Thermal waste treatment
In this type of treatment, heat is used to treat the waste. Aim of thermal waste treatment is firstly to reduce the volume of treated waste and secondly to recover energy from the treated waste. In addition, transfer costs are reduced and greenhouse emissions are decreased. The most common types of thermal treatment are presented briefly just below:
Incineration is the most commonly used method to thermally treat waste and especially the municipal. More specifically, the waste is burnt in the presence of oxygen and it is converted into ash, water vapor, and gases (mainly carbon dioxide). Almost all modern facilities take advantage of the high temperature of the gases generated by the process and recover energy for electricity or heating.
Pyrolysis is a thermal process that can achieve similar if not the same results with the incineration. However, in this case decomposition of waste takes place in higher temperatures and with very little oxygen. In general pyrolysis is more expensive than incineration and it is more preferred to treat special types of waste such as tires, pesticides, etc.

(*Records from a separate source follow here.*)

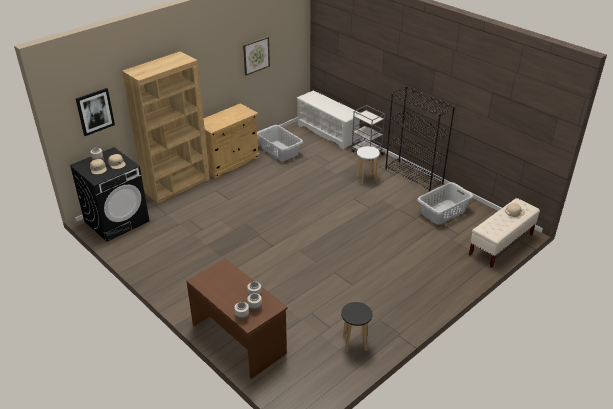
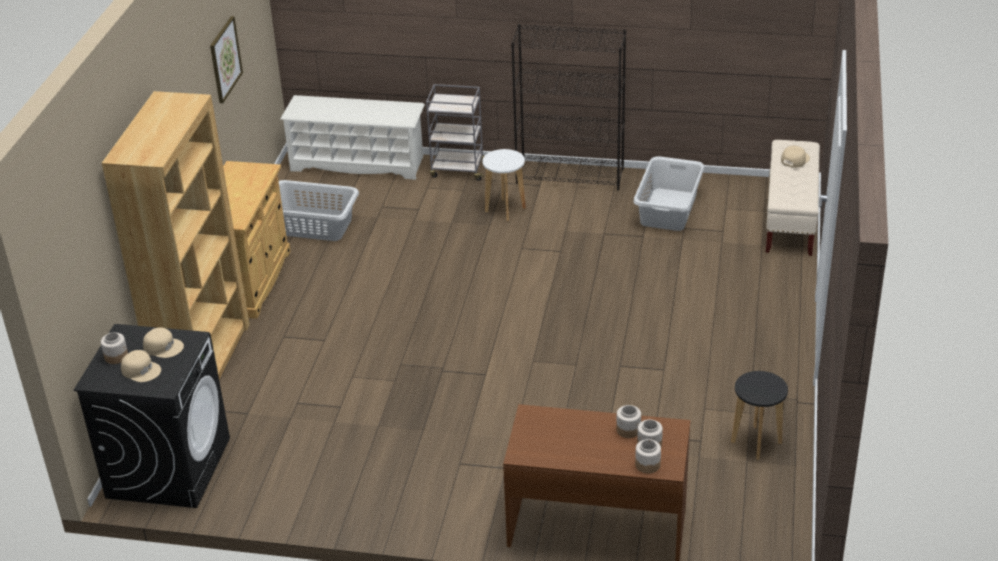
camera: 35 degrees left, 0 degrees up
(95, 111) = (82, 263): picture -> none

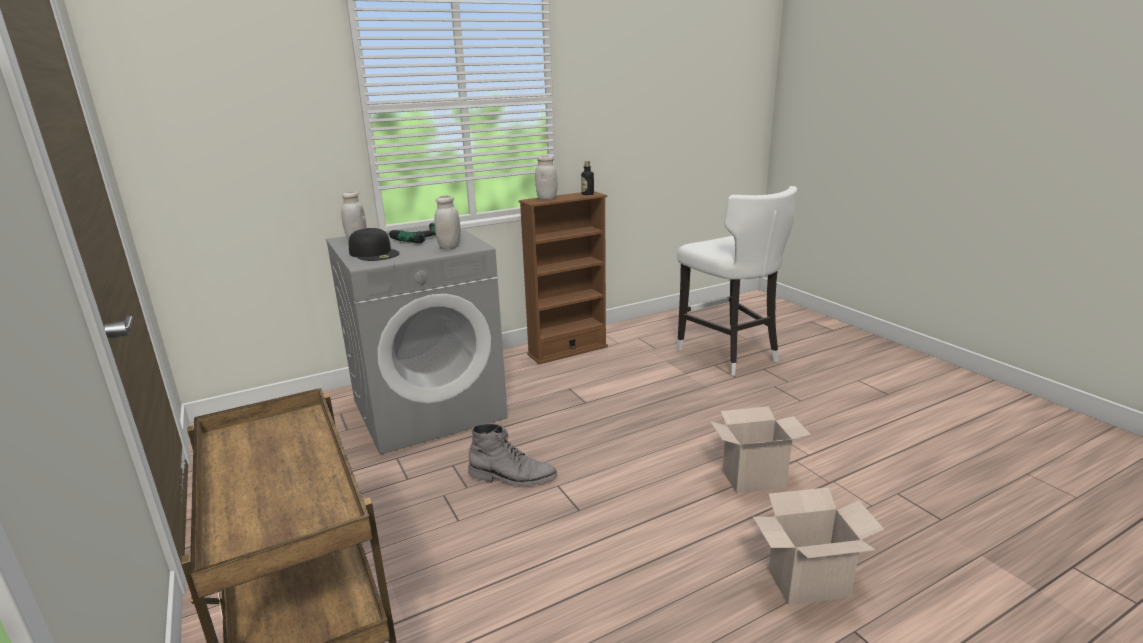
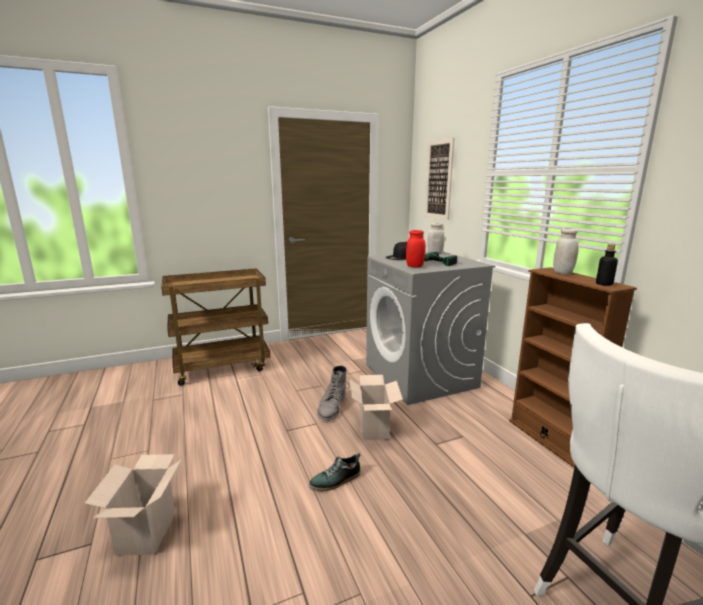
camera: 95 degrees right, 5 degrees down
(227, 126) = (438, 179): none -> picture
(449, 247) = (415, 266): white jar -> red jar
(664, 458) = (336, 480): none -> shoe
(754, 478) = (285, 539): cardboard box -> cardboard box (374, 429)

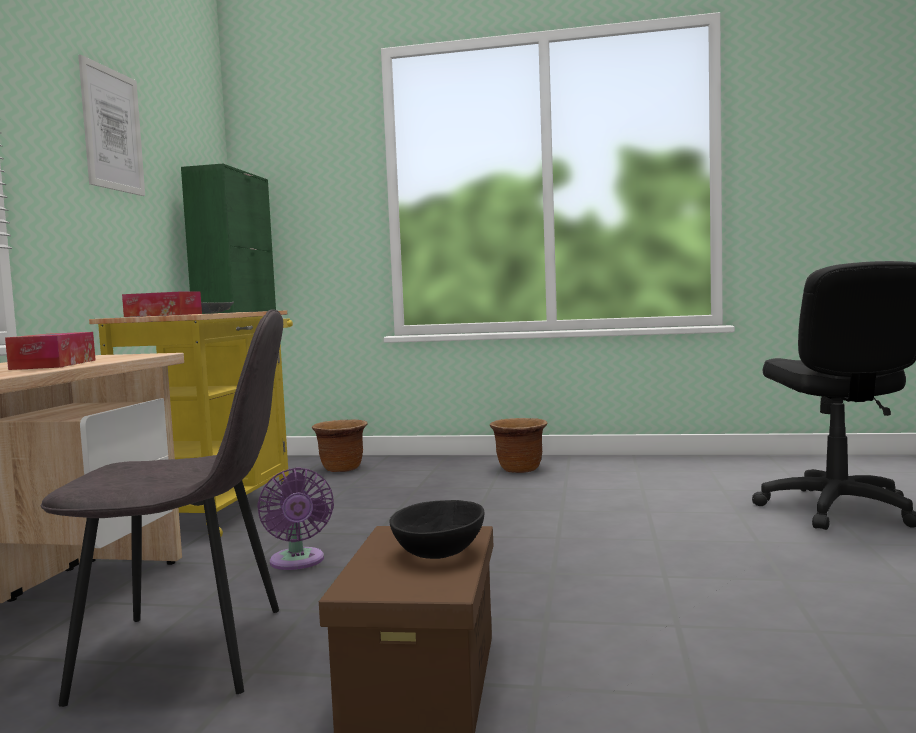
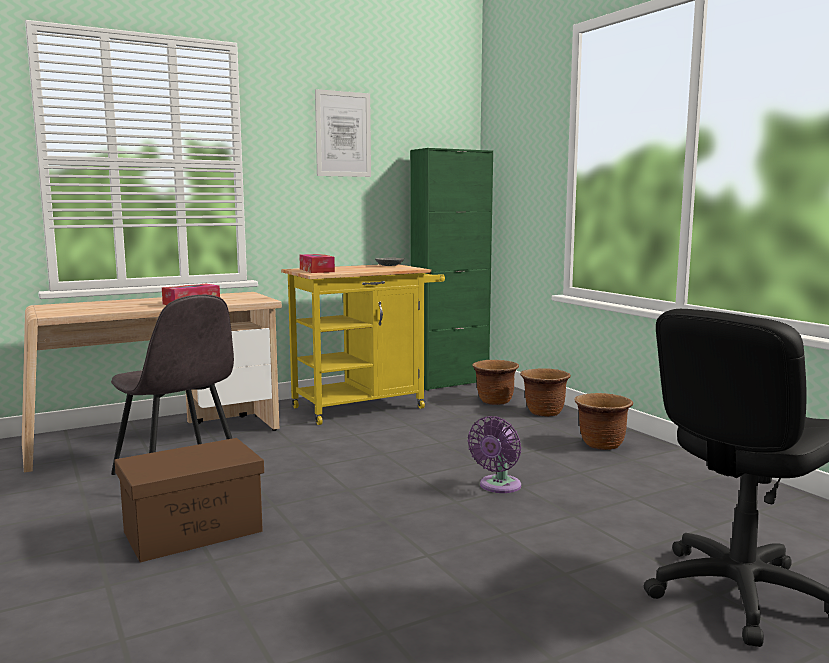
camera: 50 degrees right, 5 degrees up
(297, 562) = (311, 453): purple fan -> purple fan (498, 486)
(410, 464) = (544, 412): none -> brown planter
(439, 552) = (201, 460): black bowl -> none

Similarly to pyrolysis, gasification is thermal treatment method that decomposes waste in high temperatures with limited amounts of oxygen or steam. As a result, carbon is converted to carbon monoxide and hydrogen, forming a mix of gases called syngas. Syngas is the product of the process and can be further burnt to product heat and electricity. Plasma arcs are usually used to ionize the gas and convert it to syngas. Main byproduct of gasification is an inert solid remnant called slag.
Even though it is not considered a sound method to treat waste, open burning is still the main method to treat waste in developing countries or even in remote parts of the developed world. Despite reducing the volume of waste, no emission control takes place. Dioxins, polycyclic aromatic compounds, volatile organic compounds, etc. are among the substances emitted. Despite being a cheap method it must not be applied since it poses threats and pollutes heavily the environment.
Waste disposal refers to the burying of waste into the ground. According to the protection measures applied, waste disposal sites can be divided into sanitary landfills and uncontrolled dumpsites.
- Sanitary landfills are called the sites that meet the following criteria:
- The disposal area has been excavated;
- A lining system has been installed to protect the soil and the groundwater;
- A leachate collection and treatment system is in place;
- Operations follow a daily program;
- All waste is covered with a daily cover material;
- Disposed waste is compacted;
- Landfill gas is recovered and treated appropriately;
- After completion of operations the site is rehabilitated;
- Monitoring takes place for a certain period.
- Uncontrolled dumpsites are the sites that none or most of the above criteria are not met. Sadly, uncontrolled dumping is still the main practice in many parts of the developing world, posing a serious threat not only for the environment but for the residents living close to these sites.